**READING PASSAGE**.
>> Start

The IoT devices may include a smart home device 131. The smart home device 131 may be connected to the IoT devices. The smart home device 131 may receive information from the IoT devices, configure the IoT devices, and/or control the IoT devices. In some implementations, the smart home device 131 provides the cameras 110 with a connection to the IoT devices. In some implementations, the cameras 110 provide the smart home device 131 with a connection to the IoT devices. The smart home device 131 may be an AMAZON ALEXA device, an AMAZON ECHO, A GOOGLE NEST device, a GOOGLE HOME device, or other smart home hub or device. In some implementations, the smart home device 131 may receive commands, such as voice commands, and relay the commands to the cameras 110. In some implementations, the cameras 110 may cause the smart home device 131 to emit sound and/or light, speak words, or otherwise notify a user of one or more conditions via the user interface 119.

In some implementations, the IoT devices include various lighting components including the interior light 137, the exterior light 138, the smart home device 131, other smart light fixtures or bulbs, smart switches, and/or smart outlets. For example, the cameras 110 may be communicatively connected to the interior light 137 and/or the exterior light 138 to turn them on/off, change their settings (e.g., set timers, adjust brightness/dimmer settings, and/or adjust color settings).

In some implementations, the IoT devices include one or more speakers within the building. The speakers may be stand-alone devices such as speakers that are part of a sound system, e.g., a home theatre system, a doorbell chime, a Bluetooth speaker, and/or the like. In some implementations, the one or more speakers may be integrated with other devices such as televisions, lighting components, camera devices (e.g., security cameras that are configured to generate an audible noise or alert), and/or the like. In some implementations, the speakers may be integrated in the smart home device 131.

FIG. 2 depicts doorbell camera 234 that can detect a knock 205, such as a person knocking on a door. The knock 205 can be referred to as door knock 205, though the knock can be performed on a wall, window, or other surface besides a door. The doorbell camera 234 can be positioned in an outdoor environment (e.g., front door, garage door, garden, backyard, etc.) or an indoor environment (e.g., office door, apartment door) to monitor an area (e.g., detection zone 210).

The doorbell camera 234 can be the camera 110 described in FIG. 1. The doorbell camera 234 can perform the functionality of the camera 110, and/or the doorbell camera 234 can include the components and/or features of the camera 110 (e.g., camera 110a features). The doorbell camera 234 can include the image sensor 115, processor 111, memory 112, depth sensor 114 (e.g., radar sensor 114), speaker 116, AI model 113, and microphone 118. The doorbell camera 234 can be connected to the local network 105 and/or the network 102 and can communicate with other smart devices within the environment 100.

In some embodiments, the doorbell camera 234 can be configured to correlate and/or analyze data from multiple sensors together. For example, doorbell camera 234 may detect a person 215 or other object in a specific area (e.g., detection zone 210) and/or field of view of the image sensors 115 and may confirm a presence of the person 215 or other object using data from additional sensors of the cameras 110 such as the radar sensors 114 and/or the microphones 118, confirming a sound made by the person 215 or other object, a distance and/or speed of the person or other object, or the like. The doorbell camera 234, via the AI model 113, can identify the presence of a person 215. The doorbell camera 234, via the visual/image data (e.g., from image sensor 115) and the AI model 113, can categorize and/or classify that the person 215 is approaching the door with the intent to visit, passing by within close proximity to the doorway, and/or engaging in other activities such as delivery package placement.

>> End

**INFORMATION GIVEN**.
>> Start

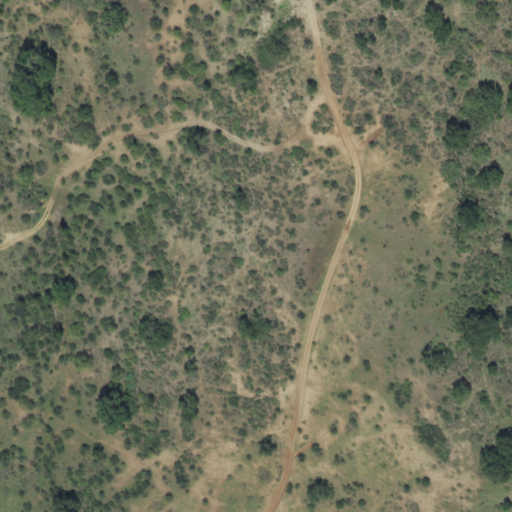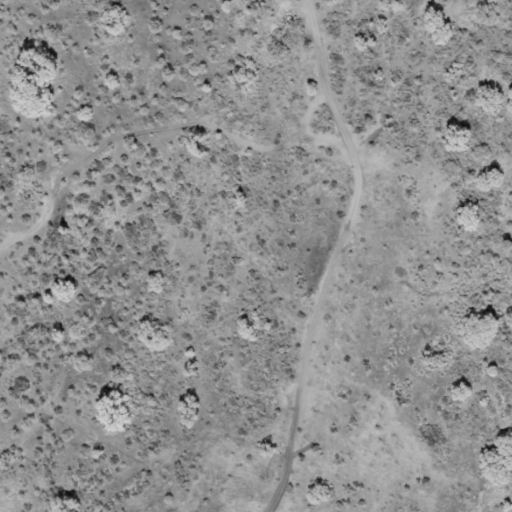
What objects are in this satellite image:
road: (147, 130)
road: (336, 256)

>> End
>> Start

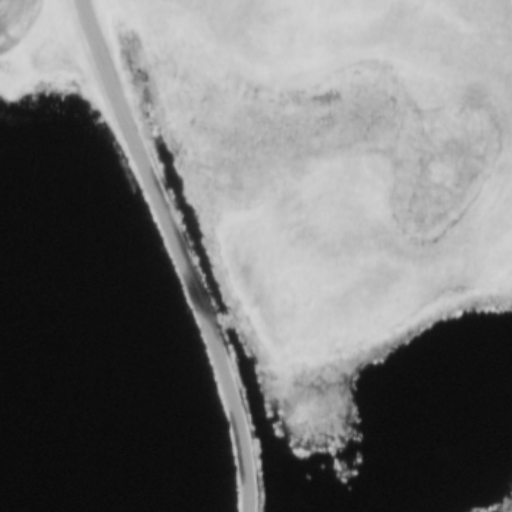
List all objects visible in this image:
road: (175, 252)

>> End

**DIRECTIVES**.
1/ List every component that the doorbell camera passage says the doorbell camera 234 can include.
2/ Repeat the doorbell camera passage starting at "In some implementations, the IoT devices include one" and ending at "the smart home device 131.".

**RESULTS FOR THE EXERCISE**.
1/
- image sensor 115
- processor 111
- memory 112
- depth sensor 114 (e.g., radar sensor 114)
- speaker 116
- AI model 113
- microphone 118

2/
In some implementations, the IoT devices include one or more speakers within the building. The speakers may be stand-alone devices such as speakers that are part of a sound system, e.g., a home theatre system, a doorbell chime, a Bluetooth speaker, and/or the like. In some implementations, the one or more speakers may be integrated with other devices such as televisions, lighting components, camera devices (e.g., security cameras that are configured to generate an audible noise or alert), and/or the like. In some implementations, the speakers may be integrated in the smart home device 131.